DATA RECORDS -
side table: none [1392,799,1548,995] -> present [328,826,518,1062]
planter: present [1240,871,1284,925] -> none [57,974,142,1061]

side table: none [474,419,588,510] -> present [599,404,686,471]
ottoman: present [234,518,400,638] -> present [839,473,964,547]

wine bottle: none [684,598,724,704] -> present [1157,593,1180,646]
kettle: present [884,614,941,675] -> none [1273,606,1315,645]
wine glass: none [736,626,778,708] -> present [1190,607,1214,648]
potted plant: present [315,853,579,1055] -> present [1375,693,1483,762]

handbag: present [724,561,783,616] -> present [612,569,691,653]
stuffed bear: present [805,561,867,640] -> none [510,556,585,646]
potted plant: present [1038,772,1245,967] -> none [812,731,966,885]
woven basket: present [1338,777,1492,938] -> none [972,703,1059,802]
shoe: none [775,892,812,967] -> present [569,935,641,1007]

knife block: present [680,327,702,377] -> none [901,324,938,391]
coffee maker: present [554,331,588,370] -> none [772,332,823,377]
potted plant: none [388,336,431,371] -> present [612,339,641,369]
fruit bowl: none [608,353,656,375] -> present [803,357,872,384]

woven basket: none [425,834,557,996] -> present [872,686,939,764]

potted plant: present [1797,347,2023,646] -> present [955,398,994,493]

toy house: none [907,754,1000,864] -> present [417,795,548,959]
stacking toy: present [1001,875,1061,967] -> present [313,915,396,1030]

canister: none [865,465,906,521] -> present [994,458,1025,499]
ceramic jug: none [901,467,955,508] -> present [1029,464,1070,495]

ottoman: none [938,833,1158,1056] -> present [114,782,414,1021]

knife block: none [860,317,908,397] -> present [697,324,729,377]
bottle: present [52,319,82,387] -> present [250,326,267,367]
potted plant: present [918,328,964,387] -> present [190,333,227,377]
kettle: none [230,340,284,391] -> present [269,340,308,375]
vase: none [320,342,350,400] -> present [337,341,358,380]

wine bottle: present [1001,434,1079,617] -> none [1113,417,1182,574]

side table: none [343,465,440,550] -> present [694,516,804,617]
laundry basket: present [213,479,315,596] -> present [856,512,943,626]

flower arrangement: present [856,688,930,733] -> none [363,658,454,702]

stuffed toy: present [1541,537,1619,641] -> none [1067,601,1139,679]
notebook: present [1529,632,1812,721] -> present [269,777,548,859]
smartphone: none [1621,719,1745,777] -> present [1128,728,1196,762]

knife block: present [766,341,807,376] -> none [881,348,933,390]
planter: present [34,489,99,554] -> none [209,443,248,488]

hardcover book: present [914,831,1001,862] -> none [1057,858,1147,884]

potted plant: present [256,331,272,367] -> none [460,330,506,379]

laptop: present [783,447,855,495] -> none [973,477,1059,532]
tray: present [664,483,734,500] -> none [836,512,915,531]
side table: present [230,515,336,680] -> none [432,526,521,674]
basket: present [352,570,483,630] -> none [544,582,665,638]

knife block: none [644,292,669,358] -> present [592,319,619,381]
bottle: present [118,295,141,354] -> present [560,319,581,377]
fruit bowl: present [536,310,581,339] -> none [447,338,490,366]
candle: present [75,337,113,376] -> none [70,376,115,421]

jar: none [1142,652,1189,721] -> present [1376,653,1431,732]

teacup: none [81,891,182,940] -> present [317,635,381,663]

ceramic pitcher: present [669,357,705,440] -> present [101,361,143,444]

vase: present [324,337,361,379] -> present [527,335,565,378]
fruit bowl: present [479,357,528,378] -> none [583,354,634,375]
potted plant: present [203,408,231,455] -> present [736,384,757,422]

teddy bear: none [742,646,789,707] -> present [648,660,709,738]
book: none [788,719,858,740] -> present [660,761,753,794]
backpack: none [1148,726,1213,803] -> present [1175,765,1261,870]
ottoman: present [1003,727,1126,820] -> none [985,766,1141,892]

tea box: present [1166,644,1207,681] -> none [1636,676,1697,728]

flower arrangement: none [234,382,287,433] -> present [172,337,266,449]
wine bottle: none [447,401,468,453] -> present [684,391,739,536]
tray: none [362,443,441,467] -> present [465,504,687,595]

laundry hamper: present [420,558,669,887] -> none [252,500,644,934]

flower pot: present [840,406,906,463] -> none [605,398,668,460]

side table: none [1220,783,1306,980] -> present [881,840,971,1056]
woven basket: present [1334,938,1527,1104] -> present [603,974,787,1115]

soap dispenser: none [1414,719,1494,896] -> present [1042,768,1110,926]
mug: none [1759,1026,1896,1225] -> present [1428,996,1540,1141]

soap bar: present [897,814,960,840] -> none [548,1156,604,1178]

EXERCISE DIRECTIONS - Copy, please, exactly the lines that start at the first line of the data and end at the line containing "wine bottle: none [684,598,724,704]", both kept and no others.

ANSWER FOR THE TASK -
side table: none [1392,799,1548,995] -> present [328,826,518,1062]
planter: present [1240,871,1284,925] -> none [57,974,142,1061]

side table: none [474,419,588,510] -> present [599,404,686,471]
ottoman: present [234,518,400,638] -> present [839,473,964,547]

wine bottle: none [684,598,724,704] -> present [1157,593,1180,646]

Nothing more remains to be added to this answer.